Action item a: Decide whether each statement agrees with the passage on modernity. For each, answer yes or no and quote the words of the passage that decide it: (i) modernity has both dark and bright sides; (ii) the writer has been to Canada; (iii) constitutional rights are distributed evenly across the country.

Extract provided:
┄┄┄┄┄┄┄┄┄┄
Marshall Berman argues in his book “All That Is Solid Melts Into Air”  that, “To be modern is to find ourselves in an environment that promises us adventure, power, joy,  growth, transformation of ourselves and the world - and, at the same time that threatens to destroy everything we have, everything we know, everything we are.”

Are you wondering why I am dealing with the issue of modernity  this week? There is something that disturbs me concerning the usage of the word “modern.” People tend to attribute positive meaning to being “modern.” Being “modern” makes you more “progressive” than others, and it even gives you the duty to lead the “non-modern,” that is the alleged “white man's burden.”

Modernity is a Janus-faced phenomenon with its dark sides and bright sides. All we have that makes our lives better, easier and more humane is the product of modernity. Enlightenment principles of equality and freedom and democracy are what modernity  equipped  us with. We owe the comfort of technological and industrial development to  modernity as well. But what about the other side of the coin?

We are guaranteed rights and freedoms by the constitution, even though its distribution is assymetrical across the country and even within the same society among different groups. However, this does not change the fact that today we are living in a “surveillance society.” Every step we take is under the scrutiny of authority. Your entire life story is hidden in your national ID. Someone may push a button, and your entire life appears on their screen. We are being watched on street cams. Who can guarantee that somebody does not share my fingerprint, let's say, with the Canadian government, where I have never been , for so-called migration measures? The promise of freedom makes us more thirsty for freedom!
┄┄┄┄┄┄┄┄┄┄
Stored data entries
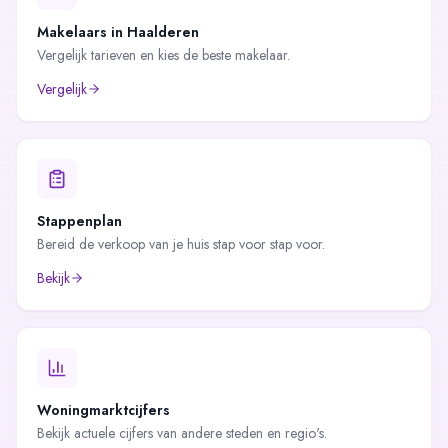
Makelaars in
Haalderen
Vergelijk tarieven en kies de beste makelaar.
Vergelijk
Stappenplan
Bereid de verkoop van je huis stap voor stap voor.
Bekijk
Woningmarktcijfers
Bekijk actuele cijfers van andere steden en regio's.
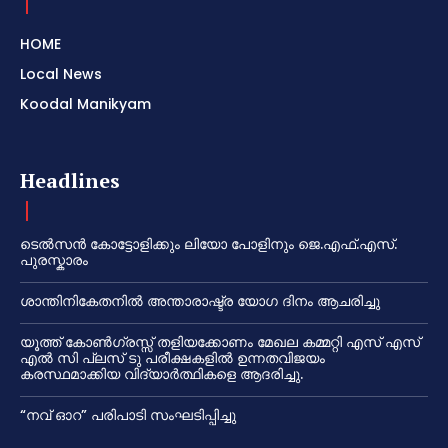
HOME
Local News
Koodal Manikyam
Headlines
ടെൽസൻ കോട്ടോളിക്കും ലിയോ പോളിനും ജെ.എഫ്.എസ്.
പുരസ്കാരം
ശാന്തിനികേതനിൽ അന്താരാഷ്ട്ര യോഗ ദിനം ആചരിച്ചു
യൂത്ത് കോൺഗ്രസ്സ് തളിയക്കോണം മേഖല കമ്മറ്റി എസ് എസ്
എൽ സി പ്ലസ് ടു പരീക്ഷകളിൽ ഉന്നതവിജയം
കരസ്ഥമാക്കിയ വിദ്യാർത്ഥികളെ ആദരിച്ചു.
“നവ് ഓറ” പരിപാടി സംഘടിപ്പിച്ചു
┄┄┄┄┄┄┄┄┄┄
Action item b: Arrange every line of the records above as a numbered list. Skip blank lines, and leave the pictures out of your answer.

Response a:
(i) Yes: "Modernity is a Janus-faced phenomenon with its dark sides and bright sides."
(ii) No: "where I have never been"
(iii) No: "its distribution is assymetrical across the country"

Response b:
1. Makelaars in
2. Haalderen
3. Vergelijk tarieven en kies de beste makelaar.
4. Vergelijk
5. Stappenplan
6. Bereid de verkoop van je huis stap voor stap voor.
7. Bekijk
8. Woningmarktcijfers
9. Bekijk actuele cijfers van andere steden en regio's.
10. HOME
11. Local News
12. Koodal Manikyam
13. Headlines
14. ടെൽസൻ കോട്ടോളിക്കും ലിയോ പോളിനും ജെ.എഫ്.എസ്.
15. പുരസ്കാരം
16. ശാന്തിനികേതനിൽ അന്താരാഷ്ട്ര യോഗ ദിനം ആചരിച്ചു
17. യൂത്ത് കോൺഗ്രസ്സ് തളിയക്കോണം മേഖല കമ്മറ്റി എസ് എസ്
18. എൽ സി പ്ലസ് ടു പരീക്ഷകളിൽ ഉന്നതവിജയം
19. കരസ്ഥമാക്കിയ വിദ്യാർത്ഥികളെ ആദരിച്ചു.
20. “നവ് ഓറ” പരിപാടി സംഘടിപ്പിച്ചു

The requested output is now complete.